SUPPLIED PASSAGE =>
────────────────

Nearly 25% of online news articles contain embedded links to social media posts. Are the publishers of these articles all committing copyright infringement?
July 10, 2013 was an auspicious day in Instagram history. That’s when the company officially announced the introduction of its “web embed” feature, which Instagram described in a blog post as “an easy way to add Instagram photos and videos to the stories you want to tell.” Instagram assured its users that they still owned their photos and videos, even if others chose to embed that content on their own websites. “Whether you want to embed your video on your blog or a friend wants to feature your photo on a website, everyone will clearly see that your content belongs to you.”
It sure seemed like Instagram was telling the world that it was OK to use its new API (application programming interface) to share public Instagram content. Instagram also touted the benefits for content creators, noting that “clicking on the Instagram logo will take people to your page on Instagram.com where they can discover more of your photos and videos.” For users who wanted their content to remain private, Instagram assured them that its embed code was “only available to those whose photos and videos are public.”
Fast forward to June 4, 2020, which was another auspicious day in Instagram history. On that day, Ars Technica reported that “Instagram just threw users of its embedding API under the bus.” In an email sent to the tech blog, an unnamed spokesperson of Instagram’s parent company Facebook said that Instagram had not—contrary to a long and widely held assumption—granted users of its web embed API a license to display embedded content on other websites:
While our terms allow us to grant a sub-license, we do not grant one for our embeds API …. Our platform policies require third parties to have the necessary rights from applicable rights holders. This includes ensuring they have a license to share this content, if a license is required by law.Email from Facebook to Ars Technica, June 4, 2020
Instagram’s “bombshell” statement sent shockwaves throughout the online creative and publishing industries, with many wondering whether journalists, blogs and news sites that regularly embed third party Instagram content were now copyright infringers.
It’s not just an academic question. A recent study of over one million online articles found that 23% of news articles included an embedded link to a social media post.
So, what’s the cause of Instagram’s seeming about-face? And is any website that embeds public Instagram photos violating copyright law?
First, in April, Judge Kimba Wood of the Southern District of New York dismissed an infringement lawsuit filed by photographer Stephanie Sinclair against web site Mashable. The court found that, based on Instagram’s terms of service, Sinclair had given Instagram a license to use her publicly-posted photos, and that Instagram had in turn given Mashable a sublicense to embed these photos on its site using the web embed API.
But then, on June 1, Judge Katherine Polk Failla, also from the Southern District of New York, reached the opposite conclusion in McGucken v. Newsweek. This was a case in which Newsweek was sued for embedding McGucken’s image of a Death Valley lake without his permission in one of its articles. In denying Newsweek’s motion to dismiss, the McGucken court acknowledged that Instagram’s terms of service did grant the site a license to publicly-shared content, and that Instagram had the right to sublicense rights in this content to third party websites. However, the court found that it wasn’t clear that Instagram had in fact sublicensed those rights to Newsweek.
Instagram’s Statement to Ars Technica
Against this backdrop, Instagram weighed in with its June 4 statement to Ars Technica. Instagram’s current position is that no, it has not granted a sublicense to sites that embed Instagram content—even though it has the legal right to do so. Therefore, any websites that want to embed third party content using Instagram’s web embed API have to determine for themselves whether they need to get a license directly from the owner of the original content. Incidentally, Instagram’s June statement made no mention of its announcement seven years ago, in which the company certainly suggested, if not outright advertised, that websites were free to embed third party posts so long as the content had been set to “public.”

────────────────

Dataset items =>
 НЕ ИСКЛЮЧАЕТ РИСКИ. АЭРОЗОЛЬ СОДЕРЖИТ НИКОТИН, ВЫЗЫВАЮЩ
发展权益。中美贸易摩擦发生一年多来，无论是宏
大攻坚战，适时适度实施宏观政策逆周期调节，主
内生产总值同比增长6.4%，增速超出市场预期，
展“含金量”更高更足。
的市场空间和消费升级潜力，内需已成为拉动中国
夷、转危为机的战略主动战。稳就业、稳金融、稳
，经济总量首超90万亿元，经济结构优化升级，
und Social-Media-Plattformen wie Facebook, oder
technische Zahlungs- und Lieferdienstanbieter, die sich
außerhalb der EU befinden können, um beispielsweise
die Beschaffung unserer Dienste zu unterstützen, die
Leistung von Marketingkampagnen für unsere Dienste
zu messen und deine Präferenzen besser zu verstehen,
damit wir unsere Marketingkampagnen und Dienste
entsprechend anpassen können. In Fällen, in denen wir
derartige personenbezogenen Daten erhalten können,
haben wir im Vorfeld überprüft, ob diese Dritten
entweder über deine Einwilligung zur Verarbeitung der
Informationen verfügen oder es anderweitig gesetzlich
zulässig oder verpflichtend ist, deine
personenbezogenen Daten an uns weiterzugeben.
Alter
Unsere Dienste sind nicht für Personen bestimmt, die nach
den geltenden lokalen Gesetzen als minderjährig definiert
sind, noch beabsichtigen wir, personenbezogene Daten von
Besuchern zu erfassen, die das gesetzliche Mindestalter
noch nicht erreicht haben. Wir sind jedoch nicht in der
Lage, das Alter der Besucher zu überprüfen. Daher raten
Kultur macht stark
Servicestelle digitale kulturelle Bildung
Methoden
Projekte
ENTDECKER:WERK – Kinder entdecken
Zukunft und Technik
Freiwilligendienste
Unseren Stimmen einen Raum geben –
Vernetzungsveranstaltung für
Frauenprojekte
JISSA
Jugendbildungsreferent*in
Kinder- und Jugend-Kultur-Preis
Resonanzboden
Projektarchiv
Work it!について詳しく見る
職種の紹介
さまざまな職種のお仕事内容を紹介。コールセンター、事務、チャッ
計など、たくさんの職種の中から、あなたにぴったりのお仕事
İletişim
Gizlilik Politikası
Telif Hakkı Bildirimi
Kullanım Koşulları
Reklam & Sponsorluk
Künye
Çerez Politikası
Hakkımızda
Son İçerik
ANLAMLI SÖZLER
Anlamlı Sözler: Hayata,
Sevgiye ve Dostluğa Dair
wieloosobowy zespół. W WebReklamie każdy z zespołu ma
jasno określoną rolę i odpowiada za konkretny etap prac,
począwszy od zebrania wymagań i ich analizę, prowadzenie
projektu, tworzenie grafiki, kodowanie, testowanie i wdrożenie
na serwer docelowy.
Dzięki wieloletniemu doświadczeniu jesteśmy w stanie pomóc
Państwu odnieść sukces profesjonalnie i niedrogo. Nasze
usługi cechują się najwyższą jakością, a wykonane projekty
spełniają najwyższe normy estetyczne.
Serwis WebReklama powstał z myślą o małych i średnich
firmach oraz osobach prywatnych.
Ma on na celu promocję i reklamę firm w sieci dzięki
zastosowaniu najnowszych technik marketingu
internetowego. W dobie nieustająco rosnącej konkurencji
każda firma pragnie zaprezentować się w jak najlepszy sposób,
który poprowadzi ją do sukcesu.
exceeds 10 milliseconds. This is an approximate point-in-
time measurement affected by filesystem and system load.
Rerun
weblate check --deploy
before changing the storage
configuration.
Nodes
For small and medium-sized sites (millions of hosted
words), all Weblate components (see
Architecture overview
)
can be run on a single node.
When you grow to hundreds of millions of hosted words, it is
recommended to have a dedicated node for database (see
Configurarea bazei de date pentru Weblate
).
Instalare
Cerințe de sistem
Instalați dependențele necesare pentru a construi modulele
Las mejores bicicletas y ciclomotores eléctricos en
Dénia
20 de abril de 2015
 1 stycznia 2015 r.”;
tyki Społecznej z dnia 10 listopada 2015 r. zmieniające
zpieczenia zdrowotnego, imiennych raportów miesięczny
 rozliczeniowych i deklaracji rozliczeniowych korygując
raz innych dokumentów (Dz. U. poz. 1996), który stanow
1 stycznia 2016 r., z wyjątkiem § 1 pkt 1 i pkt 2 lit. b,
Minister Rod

────────────────

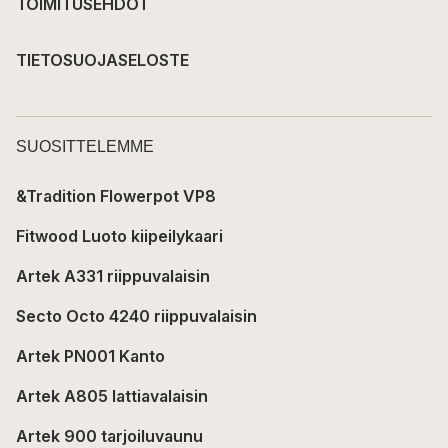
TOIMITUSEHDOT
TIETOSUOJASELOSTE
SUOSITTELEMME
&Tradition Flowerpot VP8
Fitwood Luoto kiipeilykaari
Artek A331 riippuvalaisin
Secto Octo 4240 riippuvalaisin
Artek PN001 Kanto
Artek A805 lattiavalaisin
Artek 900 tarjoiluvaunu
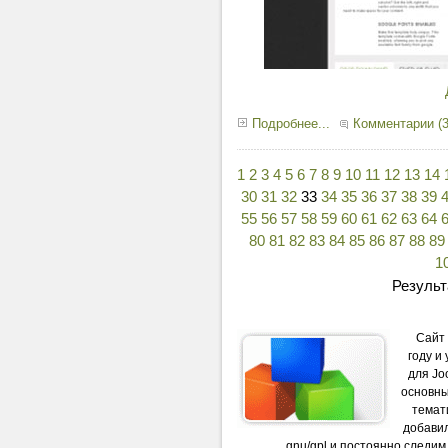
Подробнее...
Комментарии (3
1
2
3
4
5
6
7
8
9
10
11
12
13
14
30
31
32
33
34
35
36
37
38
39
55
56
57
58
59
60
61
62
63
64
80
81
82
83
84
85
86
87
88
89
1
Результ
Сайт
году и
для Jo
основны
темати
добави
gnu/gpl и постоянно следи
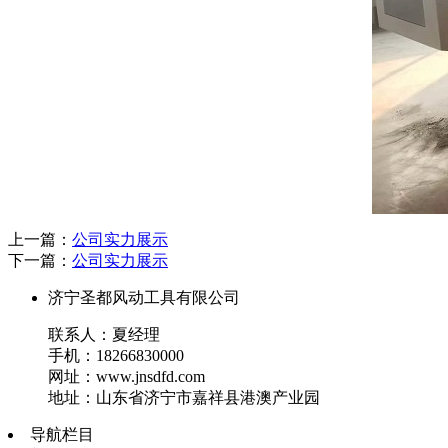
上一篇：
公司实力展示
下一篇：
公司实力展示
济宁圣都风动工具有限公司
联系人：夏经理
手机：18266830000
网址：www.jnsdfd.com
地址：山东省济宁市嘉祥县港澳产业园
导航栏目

────────────────

COMPLETE THE FOLLOWING =>
#1 Could you return, word for word, the portion of the Instagram embedding article starting at "First, in April, Judge" and ending at "web embed API."?
#2 Can you supply the next part of the Instagram embedding article, picking up right after its final sentence?

RESULTS OF THE EXERCISE =>
#1
First, in April, Judge Kimba Wood of the Southern District of New York dismissed an infringement lawsuit filed by photographer Stephanie Sinclair against web site Mashable. The court found that, based on Instagram’s terms of service, Sinclair had given Instagram a license to use her publicly-posted photos, and that Instagram had in turn given Mashable a sublicense to embed these photos on its site using the web embed API.

#2
It seems odd that Instagram would obtain a sublicensable license from its users to share their content—and promote an API that allows third party websites to do just that—but not actually authorize the embedding. But, apparently that’s Instagram’s position.
In support of its sublicense argument, Mashable had relied on Instagram’s Platform Policy, which states that Instagram “provide[s] the Instagram APIs to help broadcasters and publishers discover content, get digital rights to media, and share media using web embeds.”
However, contrary to her prior ruling, Judge Wood said it was too early in the case to find that a sublicense existed between Instagram and Mashable. While the court acknowledged that it may be possible to read Instagram’s various terms and policies to grant a sublicense to embedders, this was not the only interpretation, and on a motion to dismiss the court was required to draw all reasonable inferences in favor of Sinclair.
Judge Wood’s order on reconsideration made no mention of any of Instagram’s public statements on either side of the embedding issue (which isn’t too surprising given the procedural posture of the case).
So now we have two courts in the Southern District of New York ruling that online publishers can’t necessarily rely on a sublicense to embed Instagram content on their sites. But remember, both Sinclair and McGucken are still in their early, pre-discovery phases, and neither court has definitively decided that Instagram has not granted a sublicense. And as for Instagram, it doesn’t appear that the platform has amended its terms of service to incorporate the statement its spokesperson gave to Ars Technica via email.
Is Embedding Without a License Infringement?
Let’s assume for the moment that everything online publishers may have previously believed about Instagram’s terms of service has been wrong. Does that mean that embedding an Instagram user’s public posts and photos is copyright infringement?
Not necessarily. Just because you don’t have a license doesn’t mean you actually need a license. Even Instagram’s June 4 Ars Technica email recognized as much, noting that online publishers should ensure they have a license to share content “if a license is required by law.”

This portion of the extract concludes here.